Typically, if an acquired or local brand has market leadership position, it is allowed to continue. But in rapidly growing markets such as India or China, the approach is quite different.

“The Indian market actually reminds me of this famous show called Mad Men ,” says Davis. The TV show chronicles the goings-on in the advertising world in the 1960s, at the beginning of the great consumer boom in the US. India is at the Mad Men kind of stage where new markets and new products are being created every minute. “You have more or less a very literate society that is interested in media.

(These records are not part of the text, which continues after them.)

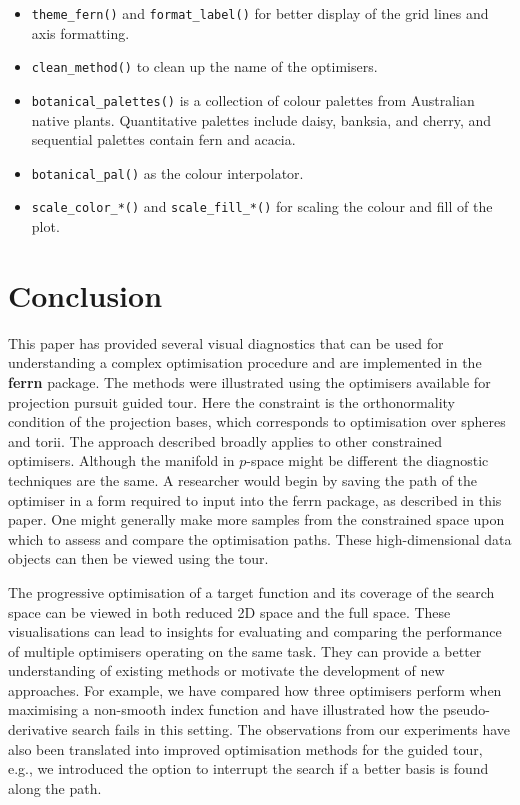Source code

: \begin{itemize}
  \begin{itemize}
  \tightlist
  \item
    \texttt{theme\_fern()} and \texttt{format\_label()} for better
    display of the grid lines and axis formatting.
  \item
    \texttt{clean\_method()} to clean up the name of the optimisers.
  \item
    \texttt{botanical\_palettes()} is a collection of colour palettes
    from Australian native plants. Quantitative palettes include daisy,
    banksia, and cherry, and sequential palettes contain fern and
    acacia.
  \item
    \texttt{botanical\_pal()} as the colour interpolator.
  \item
    \texttt{scale\_color\_*()} and \texttt{scale\_fill\_*()} for scaling
    the colour and fill of the plot.
  \end{itemize}
\end{itemize}

\hypertarget{conclusion}{%
\section{Conclusion}\label{conclusion}}

This paper has provided several visual diagnostics that can be used for
understanding a complex optimisation procedure and are implemented in
the \textbf{ferrn} package. The methods were illustrated using the
optimisers available for projection pursuit guided tour. Here the
constraint is the orthonormality condition of the projection bases,
which corresponds to optimisation over spheres and torii. The approach
described broadly applies to other constrained optimisers. Although the
manifold in \(p\)-space might be different the diagnostic techniques are
the same. A researcher would begin by saving the path of the optimiser
in a form required to input into the ferrn package, as described in this
paper. One might generally make more samples from the constrained space
upon which to assess and compare the optimisation paths. These
high-dimensional data objects can then be viewed using the tour.

The progressive optimisation of a target function and its coverage of
the search space can be viewed in both reduced 2D space and the full
space. These visualisations can lead to insights for evaluating and
comparing the performance of multiple optimisers operating on the same
task. They can provide a better understanding of existing methods or
motivate the development of new approaches. For example, we have
compared how three optimisers perform when maximising a non-smooth index
function and have illustrated how the pseudo-derivative search fails in
this setting. The observations from our experiments have also been
translated into improved optimisation methods for the guided tour, e.g.,
we introduced the option to interrupt the search if a better basis is
found along the path.

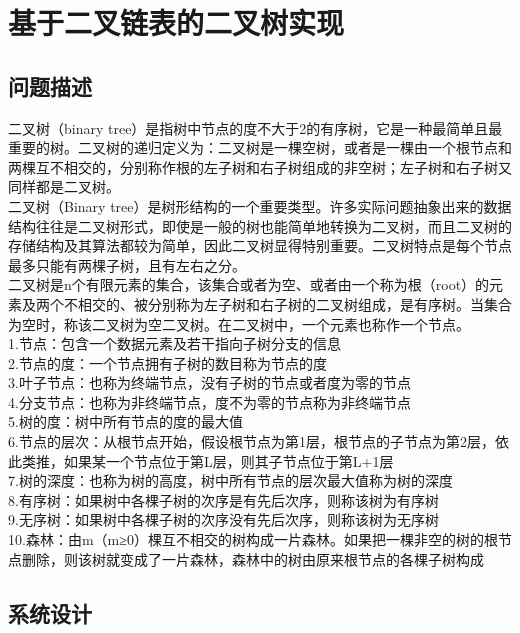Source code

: \documentclass[supercite]{Experimental_Report}
\theoremstyle{definition}
\begin{document}
\begin{sloppypar}
\section{基于二叉链表的二叉树实现}

\subsection{问题描述}

二叉树（binary tree）是指树中节点的度不大于2的有序树，它是一种最简单且最重要的树。二叉树的递归定义为：二叉树是一棵空树，或者是一棵由一个根节点和两棵互不相交的，分别称作根的左子树和右子树组成的非空树；左子树和右子树又同样都是二叉树。\\
二叉树（Binary tree）是树形结构的一个重要类型。许多实际问题抽象出来的数据结构往往是二叉树形式，即使是一般的树也能简单地转换为二叉树，而且二叉树的存储结构及其算法都较为简单，因此二叉树显得特别重要。二叉树特点是每个节点最多只能有两棵子树，且有左右之分。\\
二叉树是n个有限元素的集合，该集合或者为空、或者由一个称为根（root）的元素及两个不相交的、被分别称为左子树和右子树的二叉树组成，是有序树。当集合为空时，称该二叉树为空二叉树。在二叉树中，一个元素也称作一个节点。\\
1.节点：包含一个数据元素及若干指向子树分支的信息\\
2.节点的度：一个节点拥有子树的数目称为节点的度\\
3.叶子节点：也称为终端节点，没有子树的节点或者度为零的节点\\
4.分支节点：也称为非终端节点，度不为零的节点称为非终端节点\\
5.树的度：树中所有节点的度的最大值\\
6.节点的层次：从根节点开始，假设根节点为第1层，根节点的子节点为第2层，依此类推，如果某一个节点位于第L层，则其子节点位于第L+1层\\
7.树的深度：也称为树的高度，树中所有节点的层次最大值称为树的深度\\
8.有序树：如果树中各棵子树的次序是有先后次序，则称该树为有序树\\
9.无序树：如果树中各棵子树的次序没有先后次序，则称该树为无序树\\
10.森林：由m（m≥0）棵互不相交的树构成一片森林。如果把一棵非空的树的根节点删除，则该树就变成了一片森林，森林中的树由原来根节点的各棵子树构成

\subsection{系统设计}


\end{sloppypar}
\end{document}
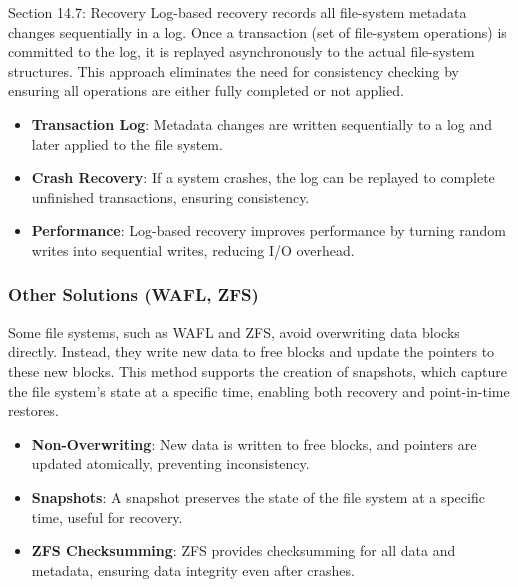 \begin{notes}{Section 14.7: Recovery}
    Log-based recovery records all file-system metadata changes sequentially in a log. Once a transaction (set of file-system operations) is committed to the log, it is replayed asynchronously to the 
    actual file-system structures. This approach eliminates the need for consistency checking by ensuring all operations are either fully completed or not applied.
    
    \begin{highlight}
    
        \begin{itemize}
            \item \textbf{Transaction Log}: Metadata changes are written sequentially to a log and later applied to the file system.
            \item \textbf{Crash Recovery}: If a system crashes, the log can be replayed to complete unfinished transactions, ensuring consistency.
            \item \textbf{Performance}: Log-based recovery improves performance by turning random writes into sequential writes, reducing I/O overhead.
        \end{itemize}
    
    \end{highlight}
    
    \subsubsection*{Other Solutions (WAFL, ZFS)}
    
    Some file systems, such as WAFL and ZFS, avoid overwriting data blocks directly. Instead, they write new data to free blocks and update the pointers to these new blocks. This method supports the 
    creation of snapshots, which capture the file system's state at a specific time, enabling both recovery and point-in-time restores.
    
    \begin{highlight}
    
        \begin{itemize}
            \item \textbf{Non-Overwriting}: New data is written to free blocks, and pointers are updated atomically, preventing inconsistency.
            \item \textbf{Snapshots}: A snapshot preserves the state of the file system at a specific time, useful for recovery.
            \item \textbf{ZFS Checksumming}: ZFS provides checksumming for all data and metadata, ensuring data integrity even after crashes.
        \end{itemize}
    

\end{highlight}
\end{notes}
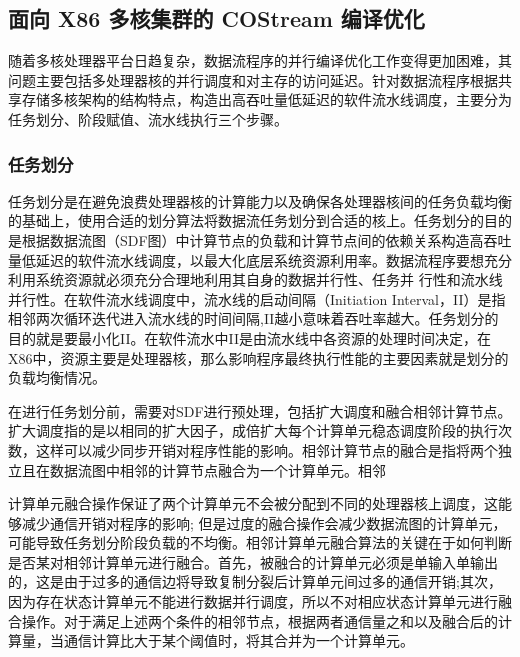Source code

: \subsection{面向 X86 多核集群的 COStream 编译优化}

随着多核处理器平台日趋复杂，数据流程序的并行编译优化工作变得更加困难，其问题主要包括多处理器核的并行调度和对主存的访问延迟。针对数据流程序根据共享存储多核架构的结构特点，构造出高吞吐量低延迟的软件流水线调度，主要分为任务划分、阶段赋值、流水线执行三个步骤。

\subsubsection{任务划分}

任务划分是在避免浪费处理器核的计算能力以及确保各处理器核间的任务负载均衡的基础上，使用合适的划分算法将数据流任务划分到合适的核上。任务划分的目的是根据数据流图（SDF图）中计算节点的负载和计算节点间的依赖关系构造高吞吐量低延迟的软件流水线调度，以最大化底层系统资源利用率。数据流程序要想充分利用系统资源就必须充分合理地利用其自身的数据并行性、任务并 行性和流水线并行性。在软件流水线调度中，流水线的启动间隔（Initiation Interval，II）是指相邻两次循环迭代进入流水线的时间间隔,II越小意味着吞吐率越大。任务划分的目的就是要最小化II。在软件流水中II是由流水线中各资源的处理时间决定，在X86中，资源主要是处理器核，那么影响程序最终执行性能的主要因素就是划分的负载均衡情况。

在进行任务划分前，需要对SDF进行预处理，包括扩大调度和融合相邻计算节点。扩大调度指的是以相同的扩大因子，成倍扩大每个计算单元稳态调度阶段的执行次数，这样可以减少同步开销对程序性能的影响。相邻计算节点的融合是指将两个独立且在数据流图中相邻的计算节点融合为一个计算单元。相邻

计算单元融合操作保证了两个计算单元不会被分配到不同的处理器核上调度，这能够减少通信开销对程序的影响; 但是过度的融合操作会减少数据流图的计算单元，可能导致任务划分阶段负载的不均衡。相邻计算单元融合算法的关键在于如何判断是否某对相邻计算单元进行融合。首先，被融合的计算单元必须是单输入单输出的，这是由于过多的通信边将导致复制分裂后计算单元间过多的通信开销;其次，因为存在状态计算单元不能进行数据并行调度，所以不对相应状态计算单元进行融合操作。对于满足上述两个条件的相邻节点，根据两者通信量之和以及融合后的计算量，当通信计算比大于某个阈值时，将其合并为一个计算单元。

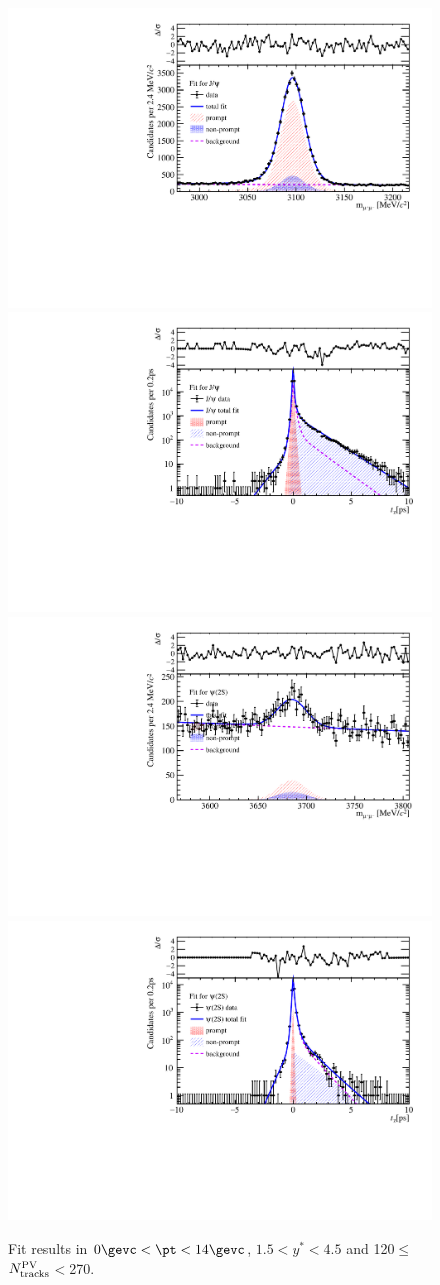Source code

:\begin{figure}[H]
\begin{center}
\includegraphics[width=0.45\linewidth]{pdf/pPb/Workdir/TwoDimFit/ProjMass/Jpsi_n5y1pt1.pdf}
\includegraphics[width=0.45\linewidth]{pdf/pPb/Workdir/TwoDimFit/ProjTz/Jpsi_n5y1pt1.pdf}
\vspace*{-0.5cm}
\includegraphics[width=0.45\linewidth]{pdf/pPb/Workdir/TwoDimFit/ProjMass/Psi2S_n5y1pt1.pdf}
\includegraphics[width=0.45\linewidth]{pdf/pPb/Workdir/TwoDimFit/ProjTz/Psi2S_n5y1pt1.pdf}
\vspace*{-0.5cm}
\end{center}
\caption{Fit results in $0\gevc<\pt<14\gevc$, $1.5<y^*<4.5$ and 120$\leq$$N_{\rm tracks}^{\rm PV}$$<$270.}
\end{figure}

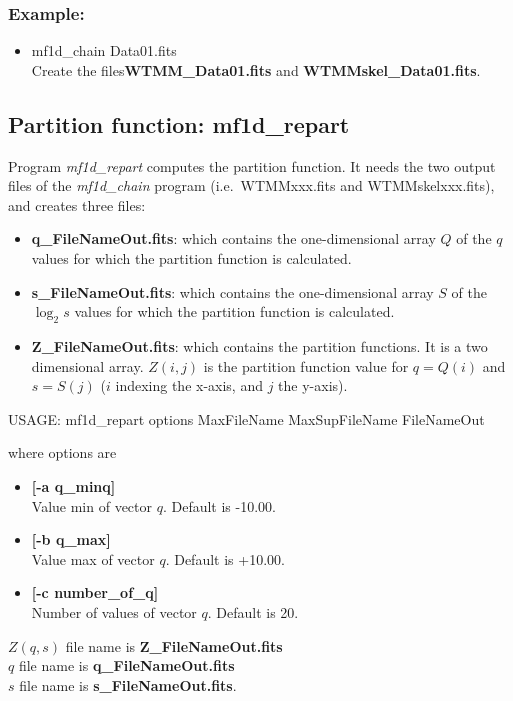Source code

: \subsubsection*{Example:}
\begin{itemize}
\item mf1d\_chain Data01.fits \\
 Create the files{\bf WTMM\_Data01.fits} and {\bf WTMMskel\_Data01.fits}.
\end{itemize}

\subsection{Partition function: mf1d\_repart}
Program {\em mf1d\_repart} computes the partition function. It needs the two
output files of the {\em mf1d\_chain} program (i.e.\ WTMMxxx.fits 
and WTMMskelxxx.fits), and creates three files:
\begin{itemize}
\item {\bf q\_FileNameOut.fits}: which contains the one-dimensional array $Q$ 
of the $q$ values for which the
partition function is calculated.
\item {\bf s\_FileNameOut.fits}: which contains the one-dimensional array $S$
of the $\log_2 s$ values for which the
partition function is calculated.
\item {\bf Z\_FileNameOut.fits}: which contains the partition functions. It
is a two dimensional array. $Z(i,j)$ is the partition function value 
 for $q = Q(i)$ and $s = S(j)$ ($i$ indexing the x-axis, and $j$ the y-axis).
\end{itemize}
{\bf
\begin{center}
USAGE: mf1d\_repart options MaxFileName MaxSupFileName FileNameOut
\end{center}}
where options are 
\begin{itemize}
\item {\bf [-a q\_minq]} \\
Value min of vector $q$. Default is -10.00.
\item {\bf [-b q\_max]} \\
Value max of vector $q$. Default is +10.00.
\item {\bf [-c number\_of\_q]} \\
Number of values of vector $q$. Default is 20.
\end{itemize}
$Z(q,s)$ file name is {\bf Z\_FileNameOut.fits} \\
$q$ file name is {\bf q\_FileNameOut.fits} \\
$s$ file name is {\bf s\_FileNameOut.fits}. \\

You have a very young society which means new techniques are coming online, social media are being embraced quite strongly, which is exciting for us,” he says, adding, “but you also see a real recognition among the Indian entrepreneurs that it is not just the multinationals that advertise anymore; you have to advertise your business as a local Indian entrepreneur alongside everybody else.”

That would mean a lot of tactical advertising, but also a lot of strategic advertising aimed at the longer term, for that ‘post Mad Men ’ stage of buzzing creativity and instant launches and overnight exits. That includes targeting people who may become consumers several years in the future.

“In India, we have a very, very robust programme targeted for grade schools. It is called 'Conserve My Planet' and it has absolutely nothing to do with products or sales,” he says.

On the consumer behaviour side, the company has also been making some investments. “We have created the world’s largest online ‘energy university’ that teaches everybody from consumer all the way to a mid-level manager what are the things they need to know in order to become more efficient. So there is a lot to be done,” says Davis.

He says as a brand, Schneider is probably at a third of the value it should be, given its size and scale. So the effort is to get the consumer to identify with Schneider as a brand, regardless of where the engagement is happening. And when it comes to branding, one cannot afford to rest – even if you have 175 years of history behind you.

“Let us be clear,” he stresses, “consumers think about you a lot less than you think about yourself.”